Tools To Assist Measurement and Training
of Human Fitness and Exercise Levels

For centuries, many devices have been created specifically for strength development. These devices include treadmills, bicycle ergometers, rowing machines, skiing simulators, as well as many of the more traditional resistive exercises with dumb bells, bar bells, and commercially available weight equipment. Each type of exercise has some advantages but none are designed to cope with the difficulties inherent with the gravitational effects which affect the multi-linked human body performing on various exercise equipment.

All systems that employ weights as the mechanism for resistance have major drawbacks in four or more areas, as follows: (1) biomechanical considerations, (2) inertia, (3) risk of injury, and (4) uni-directional resistance. The biomechanical parameters are extremely important for human performance and should be incorporated into exercise equipment. The biomechanical factors were discussed previously. Inertia is the resistance to changes in motion. In other words, a greater force is required to begin moving weights than is necessary to keep them moving. Similarly, when the exercising person slows at the end of a movement, the weights tend to keep moving until slowed by gravity. This phenomenon reduces the force needed at the end of a motion sequence. Inertia becomes especially pronounced as acceleration and deceleration increase, effectively reducing the useful range of motion of weight-based exercise equipment. The risk of injury is obvious in most weight-based exercise equipment. When weights are raised during the performance of an exercise, they must be lowered to their original resting position before the person using the equipment can release the equipment and stop exercising. If the person exercising loses his/her grip, or is unable to hold the weights owing to exhaustion or imbalance, the weights fall back to their resting position serious injuries can and have occurred. Finally, while being raised or lowered, weights, whether on exercise equipment or free standing, offer resistance only in the direction opposite to that of gravity. This resistance can be redirected by pulleys and gears but still remains unidirectional. In almost every exercise performed, the muscle or muscles being trained by resistance in one direction are balanced by a corresponding muscle or muscles that could be trained by resistance in the opposite direction. With weight-based systems, a different exercise, and often a different mechanism, is necessary to train these opposing muscles.

DATASET RECORDS
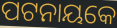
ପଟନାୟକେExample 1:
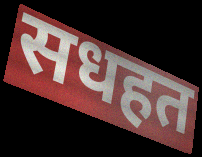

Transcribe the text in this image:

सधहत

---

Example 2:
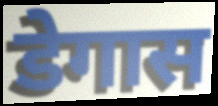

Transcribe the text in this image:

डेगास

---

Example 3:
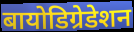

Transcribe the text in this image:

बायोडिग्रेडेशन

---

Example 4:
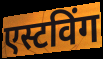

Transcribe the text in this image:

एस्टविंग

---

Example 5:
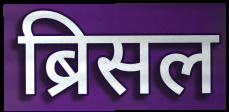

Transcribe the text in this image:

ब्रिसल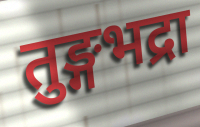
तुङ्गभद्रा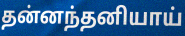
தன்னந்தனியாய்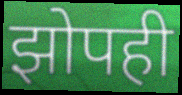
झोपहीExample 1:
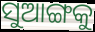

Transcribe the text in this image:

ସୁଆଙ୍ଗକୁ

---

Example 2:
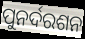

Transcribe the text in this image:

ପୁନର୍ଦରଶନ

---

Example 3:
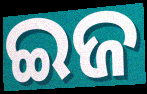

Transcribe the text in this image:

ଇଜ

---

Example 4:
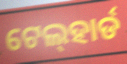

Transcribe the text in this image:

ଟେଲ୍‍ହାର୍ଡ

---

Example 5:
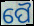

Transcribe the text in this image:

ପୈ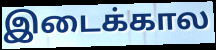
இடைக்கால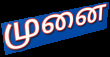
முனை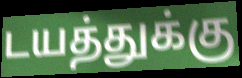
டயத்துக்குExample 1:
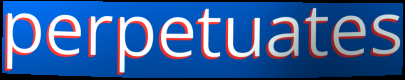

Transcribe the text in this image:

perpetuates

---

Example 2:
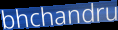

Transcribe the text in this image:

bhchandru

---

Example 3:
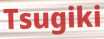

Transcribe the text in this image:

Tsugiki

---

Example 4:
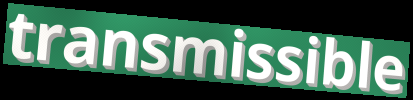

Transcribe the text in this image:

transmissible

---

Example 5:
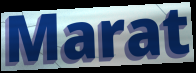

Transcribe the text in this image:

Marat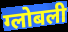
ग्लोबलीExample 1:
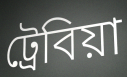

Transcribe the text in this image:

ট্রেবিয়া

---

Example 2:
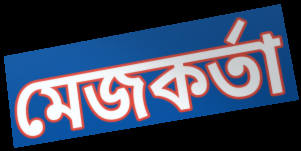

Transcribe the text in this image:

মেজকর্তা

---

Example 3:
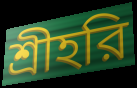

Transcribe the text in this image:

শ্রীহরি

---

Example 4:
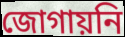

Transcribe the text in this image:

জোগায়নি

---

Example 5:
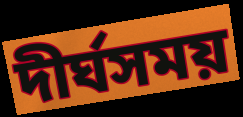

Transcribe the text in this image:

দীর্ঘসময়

WORK INSTRUCTIONS
Extend the passage on the drawbacks of weight-based exercise equipment, picking up after its final sentence.

OUTPUT OF THE TASK
Exercise mechanisms which employ springs, torsion bars, and the like are able to overcome the inertia problem of weight-based mechanisms and, partially, to compensate the unidirectional force restriction by both expanding and compressing the springs. However, the serious problem of safety remains. An additional problem is the fixed, nonlinear resistance that is characteristic of springs and is usually unacceptable to most exercise equipment users.

The third resistive mechanism commonly employed in existing exercise equipment is a hydraulic mechanism. Hydraulic devices are able to overcome the inertial problem of weights, the safety problem of both weights and springs, and, with the appropriate selection or configuration, the unidirectional problem. However, previous applications of the hydraulic principle have demonstrated a serious deficiency that has limited their popularity in resistive training. This deficiency is that of a fixed or a preselected flow rate through the hydraulic system. With a fixed flow rate, it is a well established fact that resistance is a function of the velocity of the piston and, in fact, varies quite rapidly with changes in velocity. It becomes difficult for a person exercising to select a given resistance for training due to the constraint of moving either slower or faster than desired in order to maintain the resistance. Additionally, at any given moment, the user is unsure of just what the performing force or velocity actually is.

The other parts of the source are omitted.